(Web page revision data):
▬▬▬▬▬▬▬▬▬▬
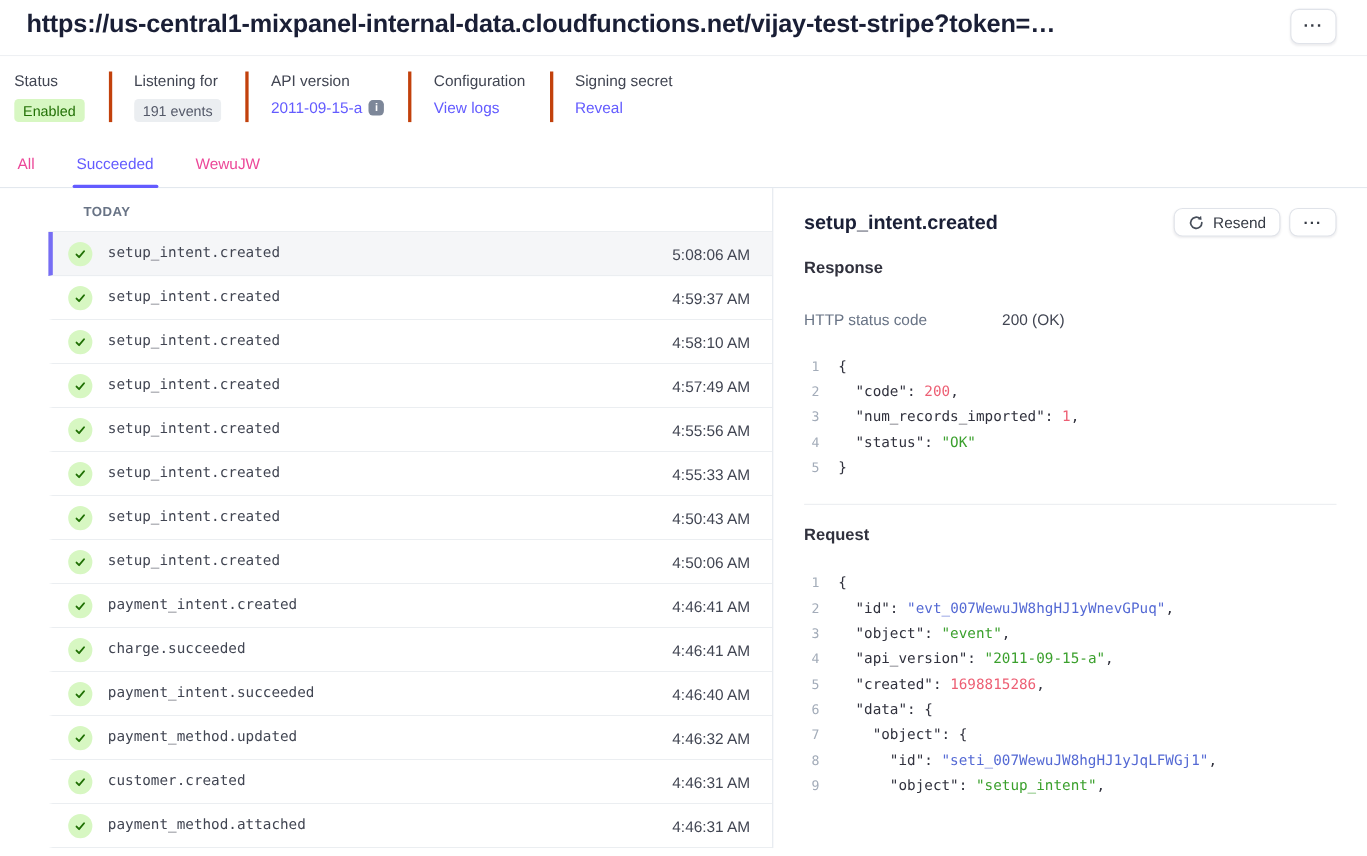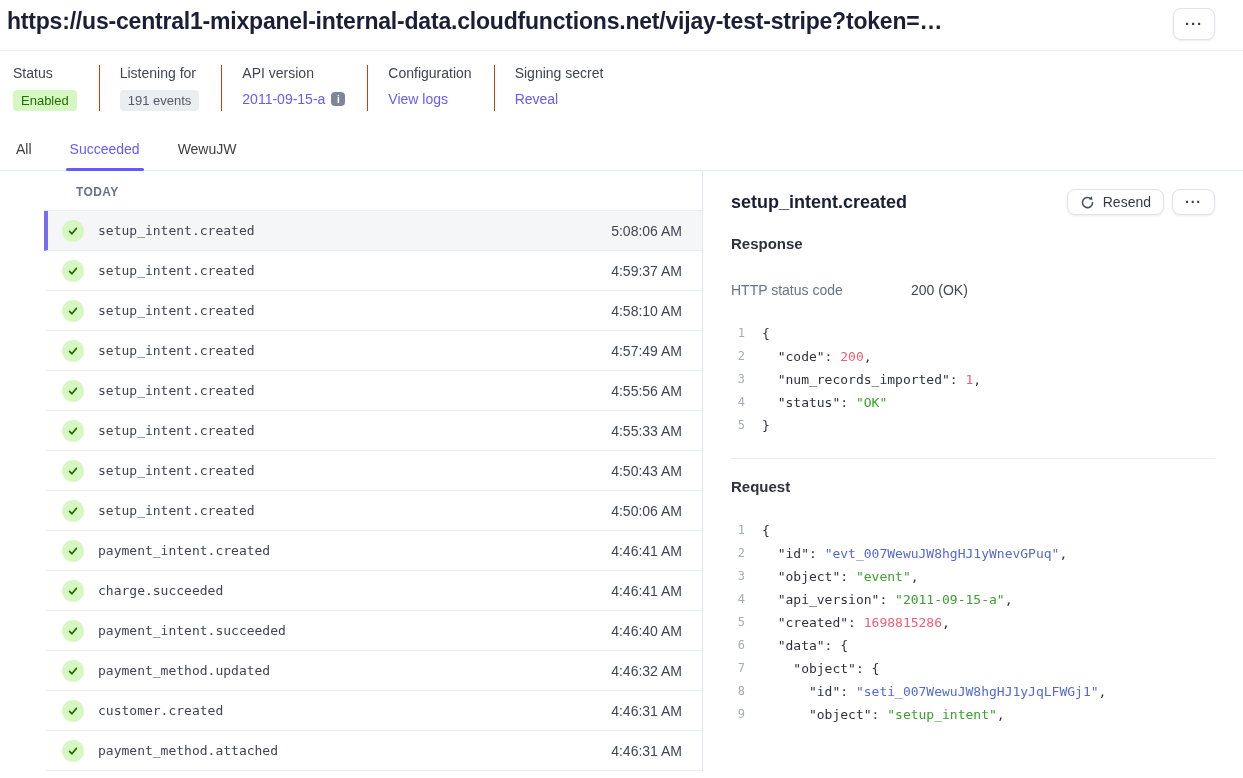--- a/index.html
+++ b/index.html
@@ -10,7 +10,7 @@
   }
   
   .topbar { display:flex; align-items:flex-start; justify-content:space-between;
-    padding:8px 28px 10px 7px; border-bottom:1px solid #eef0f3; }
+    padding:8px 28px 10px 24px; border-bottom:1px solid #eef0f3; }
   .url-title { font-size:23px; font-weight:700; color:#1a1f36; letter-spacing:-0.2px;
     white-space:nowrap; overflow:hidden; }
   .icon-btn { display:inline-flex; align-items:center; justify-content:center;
▬▬▬▬▬▬▬▬▬▬
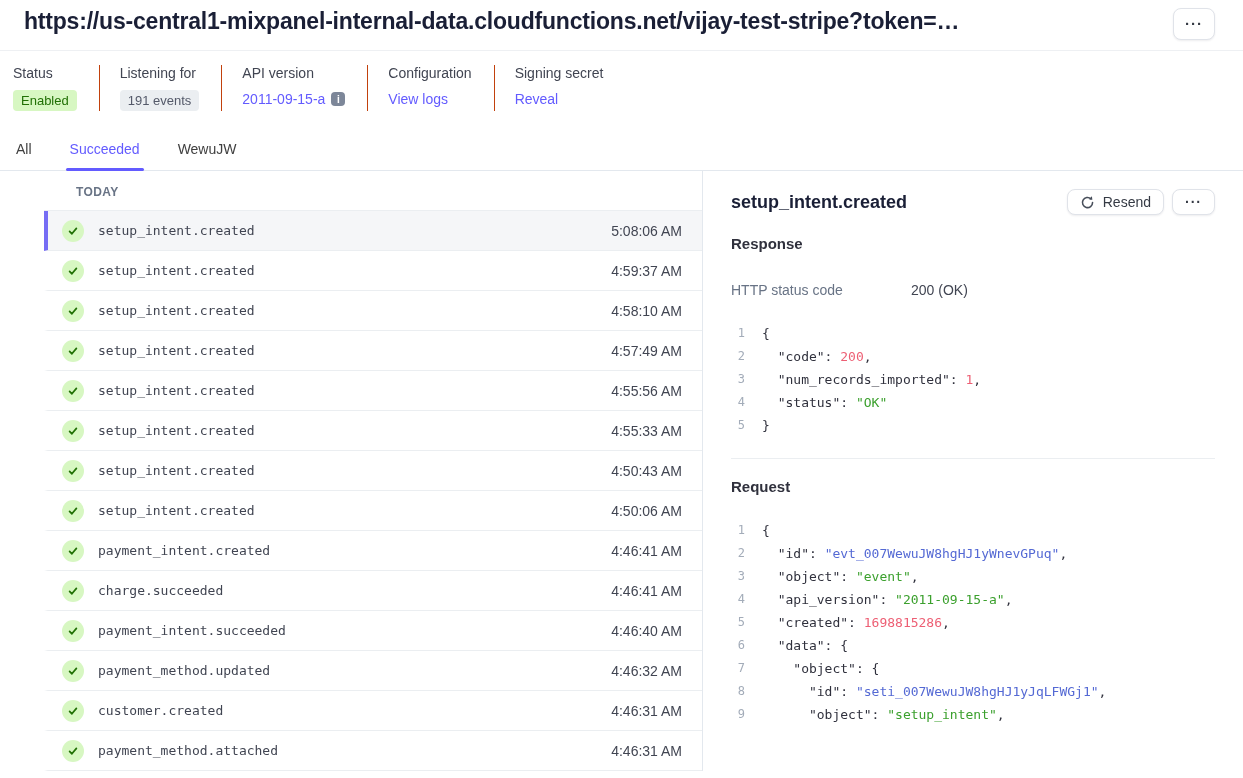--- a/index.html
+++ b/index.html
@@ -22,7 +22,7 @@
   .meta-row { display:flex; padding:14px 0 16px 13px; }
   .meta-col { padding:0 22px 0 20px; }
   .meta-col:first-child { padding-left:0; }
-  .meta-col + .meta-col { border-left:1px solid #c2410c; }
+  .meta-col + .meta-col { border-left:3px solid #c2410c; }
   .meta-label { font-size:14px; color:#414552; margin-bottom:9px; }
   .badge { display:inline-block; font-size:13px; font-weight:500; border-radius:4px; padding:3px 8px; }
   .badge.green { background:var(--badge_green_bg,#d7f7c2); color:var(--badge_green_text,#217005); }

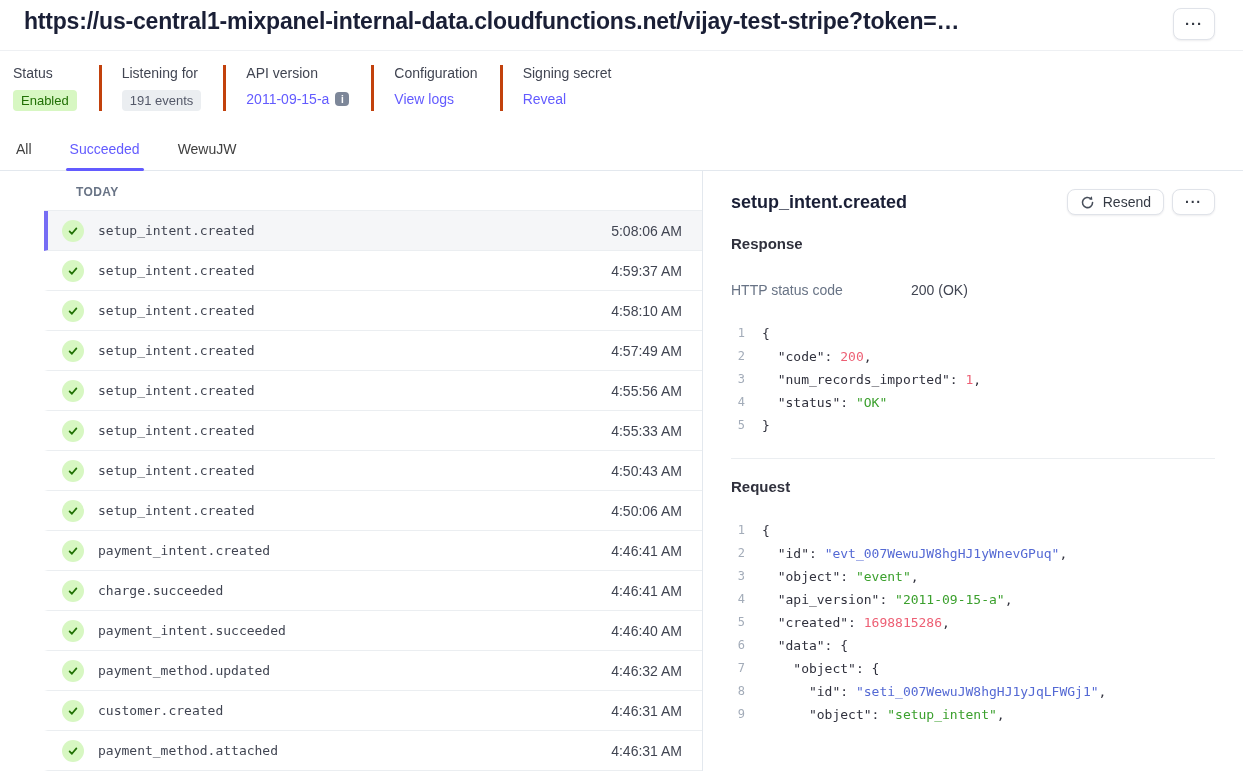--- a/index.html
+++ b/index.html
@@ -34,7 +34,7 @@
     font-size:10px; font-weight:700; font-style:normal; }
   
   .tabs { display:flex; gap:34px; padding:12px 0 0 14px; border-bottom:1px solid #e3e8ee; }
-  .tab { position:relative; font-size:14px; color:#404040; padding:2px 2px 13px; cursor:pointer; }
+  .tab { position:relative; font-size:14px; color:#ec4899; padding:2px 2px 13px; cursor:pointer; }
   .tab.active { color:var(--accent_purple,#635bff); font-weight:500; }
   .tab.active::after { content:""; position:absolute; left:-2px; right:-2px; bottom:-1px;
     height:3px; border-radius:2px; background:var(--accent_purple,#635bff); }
▬▬▬▬▬▬▬▬▬▬
(What to produce):
Return every line from the records above that holds the word "content".

(Task output):
   .topbar { display:flex; align-items:flex-start; justify-content:space-between;
   .icon-btn { display:inline-flex; align-items:center; justify-content:center;
   .tab.active::after { content:""; position:absolute; left:-2px; right:-2px; bottom:-1px;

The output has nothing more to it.